Nie tak piłkarze Jagiellonii Białystok wyobrażali sobie wyjazdowe spotkanie w Mielcu ze Stalą. Wprawdzie mistrzowie Polski otworzyli wynik, ale później dwie bramki zdobyli gospodarze i odnieśli zasłużone zwycięstwo 2:1.
Radości po wygranej nie ukrywał szkoleniowiec gospodarzy Janusz Niedźwiedź. - Myślę, że było co oglądać. Dobry mecz z naszej strony. Zespół zapracował na wygraną. Takie zwycięstwa uwielbiam, gdzie oprócz pomysłu jest nastawienie, takie jakie widziałem. Do pressingu szliśmy jak wściekli. Tak ograniczaliśmy ataki Jagiellonii ataki Jagiellonii - powiedział.
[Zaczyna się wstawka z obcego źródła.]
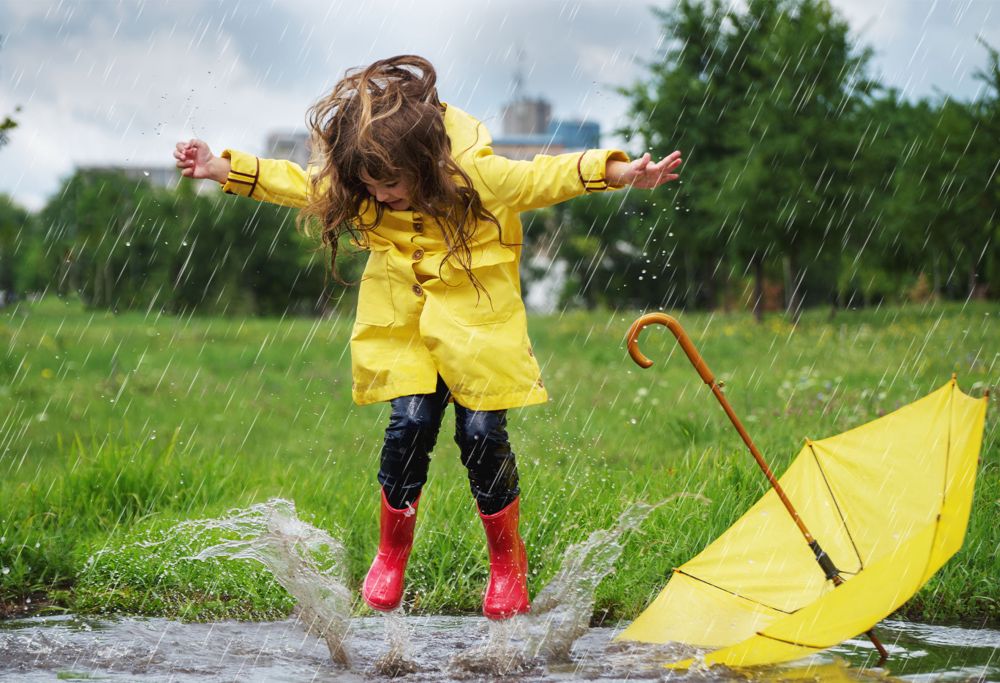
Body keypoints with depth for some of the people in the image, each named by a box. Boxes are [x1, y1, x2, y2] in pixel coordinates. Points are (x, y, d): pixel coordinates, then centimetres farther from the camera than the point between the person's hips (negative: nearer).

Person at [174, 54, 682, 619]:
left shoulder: (475, 173, -19)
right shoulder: (353, 181, -7)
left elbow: (542, 177, -12)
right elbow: (302, 185, 9)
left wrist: (619, 172, -23)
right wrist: (225, 170, 5)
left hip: (475, 315, -3)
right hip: (404, 321, 3)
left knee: (482, 432, -8)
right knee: (410, 424, -11)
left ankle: (507, 561, 12)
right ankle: (393, 552, 11)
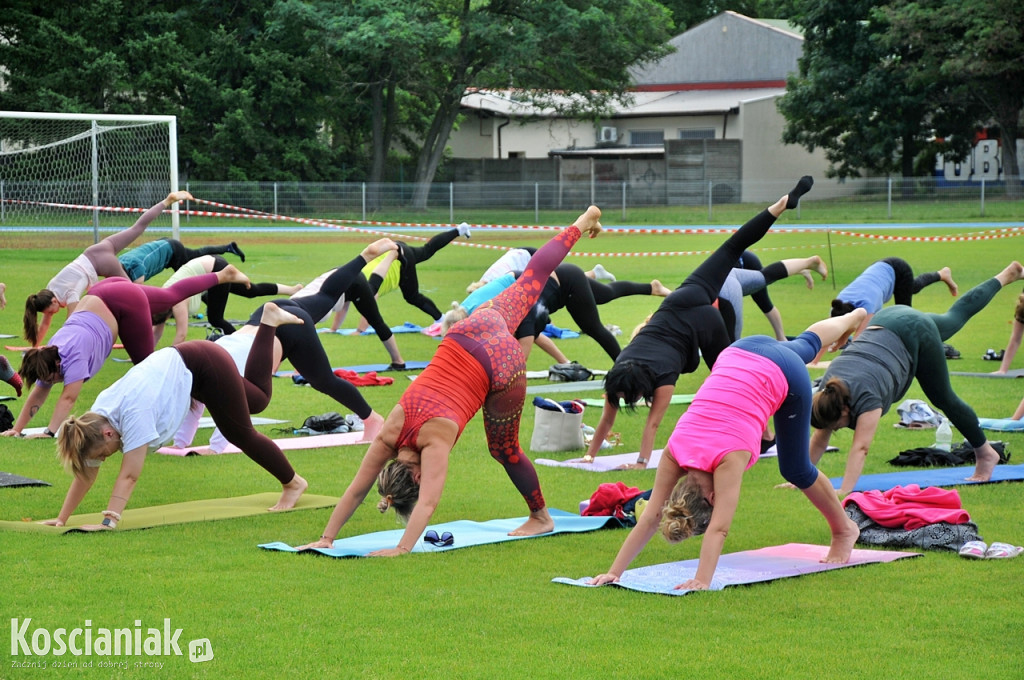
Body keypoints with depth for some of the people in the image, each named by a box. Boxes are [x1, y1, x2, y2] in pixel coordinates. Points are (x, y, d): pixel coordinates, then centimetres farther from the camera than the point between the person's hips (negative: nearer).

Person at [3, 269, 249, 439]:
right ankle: (224, 275, 37)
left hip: (124, 302, -7)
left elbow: (68, 398, -37)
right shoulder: (46, 357, -10)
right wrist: (17, 429, -12)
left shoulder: (73, 355, -31)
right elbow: (37, 395, -6)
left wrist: (50, 432, -41)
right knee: (173, 295, 22)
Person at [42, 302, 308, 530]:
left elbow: (129, 476, -39)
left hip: (205, 365, -7)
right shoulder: (94, 420, -15)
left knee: (241, 433, 2)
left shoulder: (134, 415, -36)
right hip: (181, 365, 7)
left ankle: (293, 483, 24)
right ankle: (269, 319, 37)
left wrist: (108, 522, -44)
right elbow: (86, 474, -10)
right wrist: (62, 519, -15)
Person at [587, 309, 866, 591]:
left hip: (784, 374, -5)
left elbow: (719, 529, -40)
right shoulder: (674, 452, -22)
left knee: (796, 469, 4)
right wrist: (614, 572, -29)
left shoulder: (728, 459, -35)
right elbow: (649, 519, -22)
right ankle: (853, 317, 64)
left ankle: (844, 529, 30)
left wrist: (702, 581, -47)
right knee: (806, 343, 33)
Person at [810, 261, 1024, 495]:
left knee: (943, 398, 2)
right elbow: (819, 440, -13)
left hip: (914, 332, -6)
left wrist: (844, 491, -49)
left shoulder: (865, 395, -37)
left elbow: (860, 448, -43)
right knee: (956, 316, 27)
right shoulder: (826, 396, -21)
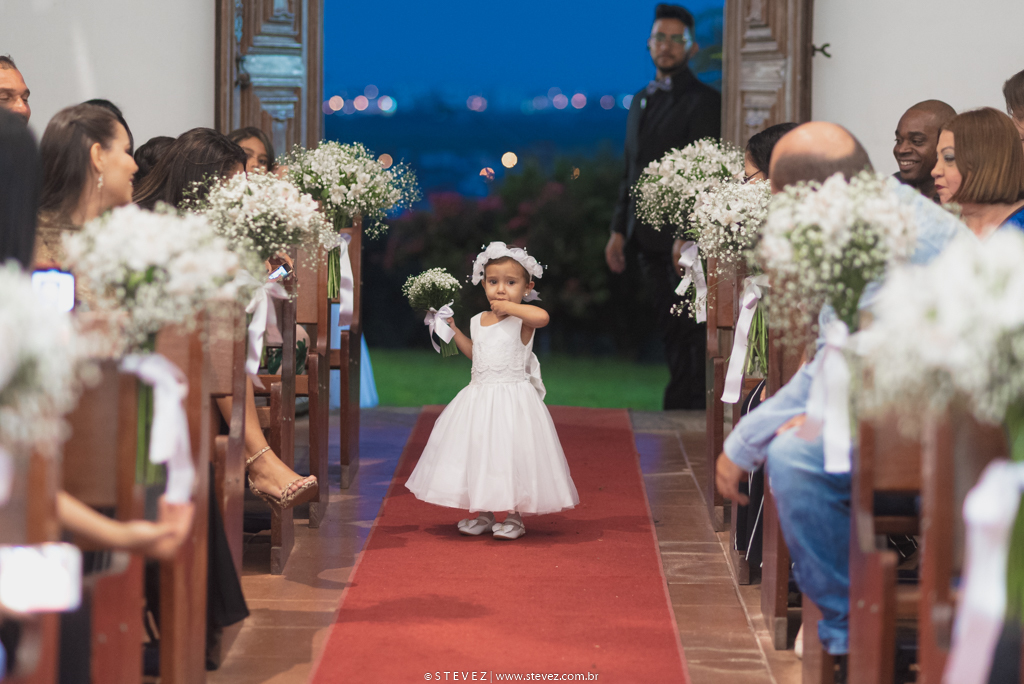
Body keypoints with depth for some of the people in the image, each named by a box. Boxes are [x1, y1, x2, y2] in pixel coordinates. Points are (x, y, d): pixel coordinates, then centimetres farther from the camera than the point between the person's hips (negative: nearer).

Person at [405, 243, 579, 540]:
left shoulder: (523, 320, -9)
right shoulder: (479, 321, 10)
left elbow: (542, 316, -33)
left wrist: (507, 306, -22)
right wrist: (453, 328, 20)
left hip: (513, 398, -6)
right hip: (480, 397, 6)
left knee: (512, 454, -4)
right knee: (478, 455, 10)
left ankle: (514, 517, 9)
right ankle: (484, 515, 22)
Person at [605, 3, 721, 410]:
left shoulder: (703, 102, -7)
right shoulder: (642, 101, 18)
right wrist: (619, 229, 14)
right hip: (650, 235, 8)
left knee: (686, 328, -6)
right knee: (670, 330, 10)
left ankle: (685, 407, -3)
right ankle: (683, 406, 15)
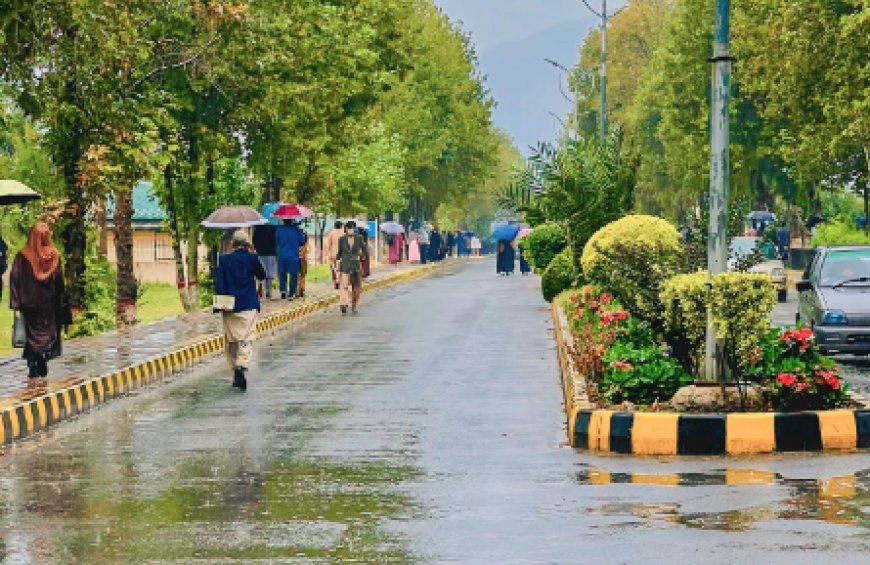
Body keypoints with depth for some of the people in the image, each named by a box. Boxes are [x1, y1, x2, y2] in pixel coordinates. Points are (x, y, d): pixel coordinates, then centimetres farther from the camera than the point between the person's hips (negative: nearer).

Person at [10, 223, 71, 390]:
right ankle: (43, 376, 9)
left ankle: (33, 376, -5)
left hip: (30, 305, -2)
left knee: (32, 339, 3)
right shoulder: (54, 256, -3)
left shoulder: (23, 256, -9)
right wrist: (62, 306, 6)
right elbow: (60, 283, 0)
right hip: (48, 305, 2)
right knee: (47, 337, 10)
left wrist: (16, 303, -9)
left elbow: (15, 279, -11)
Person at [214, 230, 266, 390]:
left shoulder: (224, 259, -2)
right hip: (249, 305, -1)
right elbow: (261, 275, 11)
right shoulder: (253, 258, -4)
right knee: (247, 339, 0)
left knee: (231, 340, 11)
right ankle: (242, 365, -24)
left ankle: (235, 371, 12)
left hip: (230, 306, 1)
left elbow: (219, 283, -6)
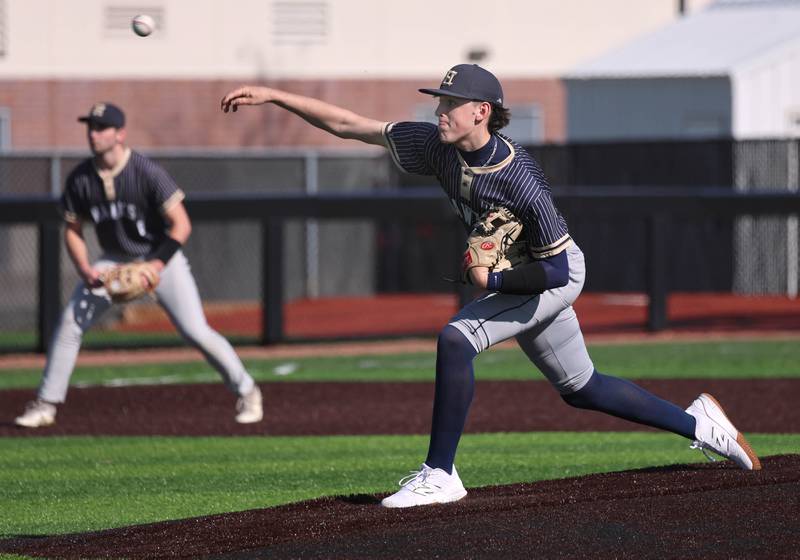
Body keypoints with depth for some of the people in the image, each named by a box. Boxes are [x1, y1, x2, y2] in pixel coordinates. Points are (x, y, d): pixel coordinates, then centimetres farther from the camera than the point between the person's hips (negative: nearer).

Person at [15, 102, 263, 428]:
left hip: (161, 257, -4)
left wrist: (157, 265, -30)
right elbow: (72, 230, 3)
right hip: (115, 261, 4)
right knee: (70, 324, -8)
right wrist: (85, 269, -14)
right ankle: (45, 405, 2)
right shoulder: (80, 179, -8)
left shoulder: (147, 172, -21)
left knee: (195, 331, -15)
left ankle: (247, 392, 3)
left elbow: (181, 225, -19)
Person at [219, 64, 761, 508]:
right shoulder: (438, 146, -15)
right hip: (510, 276, 8)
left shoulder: (521, 181, -33)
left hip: (557, 274, -8)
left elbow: (557, 271, -29)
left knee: (456, 338, -24)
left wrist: (492, 279, -24)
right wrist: (272, 95, -18)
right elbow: (348, 124, -13)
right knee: (579, 387, 18)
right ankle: (698, 423, 32)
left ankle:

- Pierwszy kwadrans był wręcz wybitny. Robiliśmy wszystko, czego oczekiwałem. W najlepszym momencie straciliśmy gola. Czekałem jak zespół zareaguje. Udało nam się podnieść. Byliśmy dużo lepszym zespołem, robiliśmy to, co sobie założyliśmy - cieszył się z postawy zespołu opiekun Stali Mielec.
ZOBACZ WIDEO: #dziejesiewsporcie: kuriozalny gol! Tego jeszcze nie widziałeś
Większych pretensji do postawy swoich podopiecznych nie miał opiekun Jagiellonii Adrian Siemieniec. - Takie mecze o charakterystyce dla zespołu jak nasz są trudne. My preferujemy inny sposób gry, wiedzieliśmy o tym przed spotkaniem - powiedział szkoleniowiec na pomeczowej konferencji.
- Jesteśmy rozczarowani, ale taki jest sport. Musimy to zaakceptować. Nie mamy czasu na rozpamiętywanie porażki. Teraz musimy przygotować się jak najlepiej do czwartkowego starcia - dodał. - Nie oczekujmy tego od graczy, że cały czas będą bezbłędni - podsumował.